Jane babalığına itiraz etmeye çalıştı. “Dört oğlun var, onlardan biri senden ayrılırsa ne hissedersin?”
Mast, R.’yi daha önce de kaybettiğini açıklayarak, “Nasıl hissettirdiğini tam olarak biliyorum,” diye yanıtladı. “Bu yüzden sana karşı merhametliyim.”
Do, Palmyra’da Joshua ve Stephanie’nin R için “küçük bir eve hoş geldin partisi” düzenlediğini bilmiyordu. Elde ettiğim bir fotoğrafta, o Joshua’nın kollarında, büyük bir çikolatalı kekin önünde. Stephanie onlara sarılır, oğulları tarafından çevrilidir.

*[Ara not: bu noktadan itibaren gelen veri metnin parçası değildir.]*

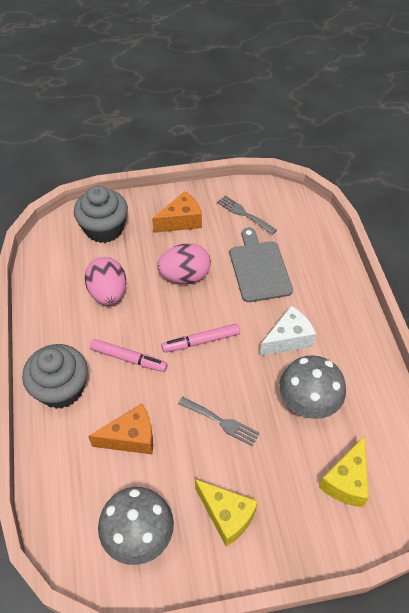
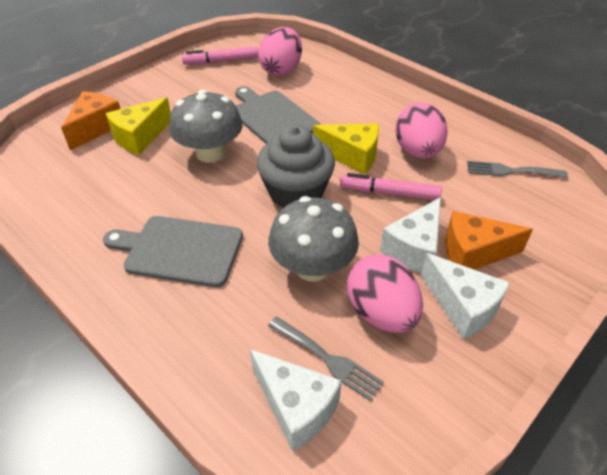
grey cupcake: 2 -> 1
grey cutting board: 1 -> 2
pink egg: 2 -> 3
white cheese: 1 -> 3

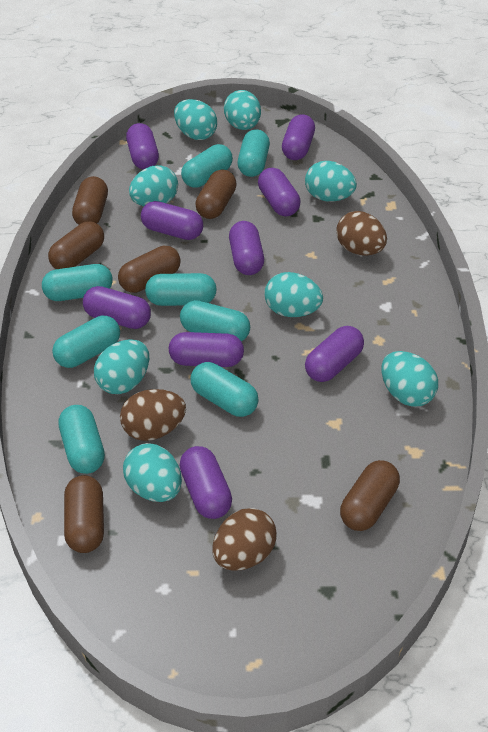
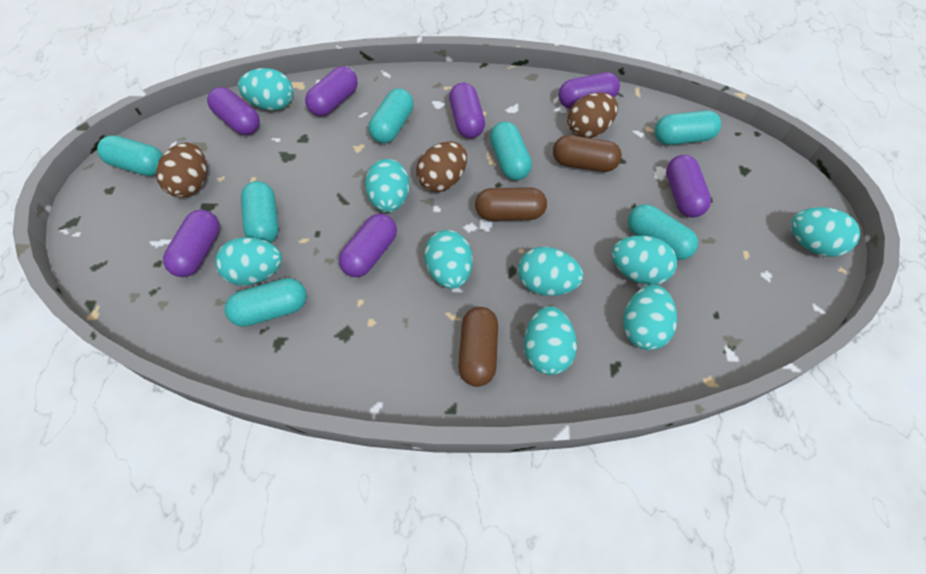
brown capsule: 6 -> 3
purple capsule: 9 -> 7
turquoise capsule: 8 -> 7
turquoise egg: 8 -> 9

Jane yemeyi ve içmeyi bıraktı. Uyuduğunda, çocuğu tekrar kucaklayacakmış gibi, R.’nin kıyafetlerini üstüne koydu. Yine de çoğu gece koridorlarının sonundaki merdiven boşluğunda oturuyordu. Bana iki kez, kendini merdivenlerden aşağı atmayı düşündüğünü söyledi. Don, yardım için birbiri ardına bir kuruma yalvardı. Dışişleri Bakanlığı için çalışan üsteki bir kişiye yaklaştılar. Hikayelerini duyduğunda gözyaşlarına boğulduğunu hatırladılar, ancak konuyu inceledikten sonra hiçbir şey yapamayacağını söyledi.

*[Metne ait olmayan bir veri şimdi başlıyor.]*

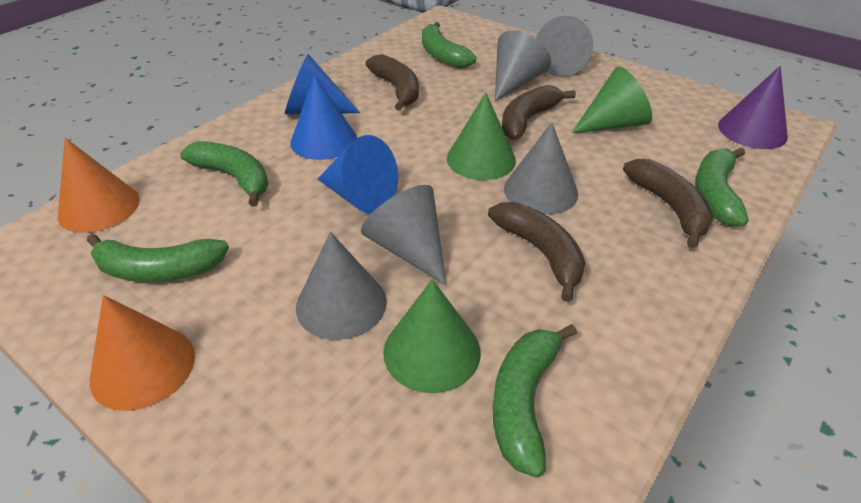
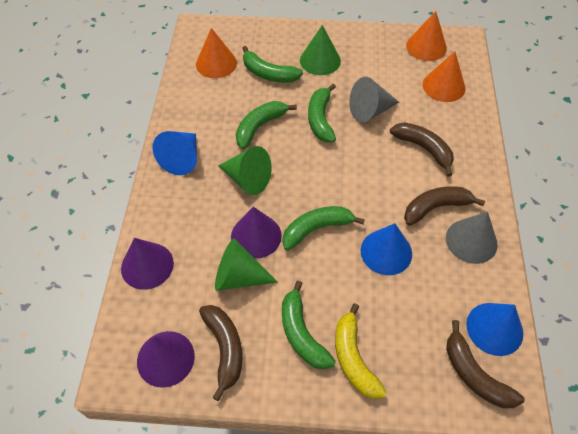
grey cone: 5 -> 2
orange cone: 2 -> 3
purple cone: 1 -> 3
yellow banana: 0 -> 1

Bir gün Jane odalarını temizlerken Mast’ın yanlışlıkla John’la Dulles’da bıraktığı siyah çantaya rastladı. İçinde anlayamadığı metin sayfaları vardı. Bir sonraki tıbbi randevularında Do, belgelerden birini oradaki personele gösterdi. Evlat edinme kararının bir kopyasıydı ve bir tercüman çifte bunun ne anlama geldiğini açıkladı. John ve Jane, Mast’ın ABD yasalarına göre R.’nin babası olduğunu, bunu yaptıktan neredeyse bir yıl sonra ilk kez anladılar. Personel, gazetelerin fotoğraflarını çeken yetkililere haber verdi.

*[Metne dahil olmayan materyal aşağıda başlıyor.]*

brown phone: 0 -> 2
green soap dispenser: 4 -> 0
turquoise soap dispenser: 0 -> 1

Eylül sonunda, Mast nihayet Fort Pickett’e döndü. Sadece kardeşi Richard’ı getirdi. Direkler Jane ve John’un karşısına oturdu. Çiftin üste tanıştığı ve Direkler geldiğinde odada bulunan Afgan bir arkadaşla konuştum. Bana Joshua’nın, Mu’nun yapacak imkanları olmadığı için R. tıbbi tedavisi göreceğini açıkladığını söyledi. böyle. Onu tedavi etmeyeceksin, dedi Jane. “Onu tutuyorsun.” Çiftin arkadaşı Richard’a döndü. “Eğer onu tedavi edeceksen, o zaman çocuğu serbest bırakacağına dair bize söz ver.” Richard cevap veremeden arkadaşı hatırladı, Joshua Mast ona “Evet” dememesini söyledi.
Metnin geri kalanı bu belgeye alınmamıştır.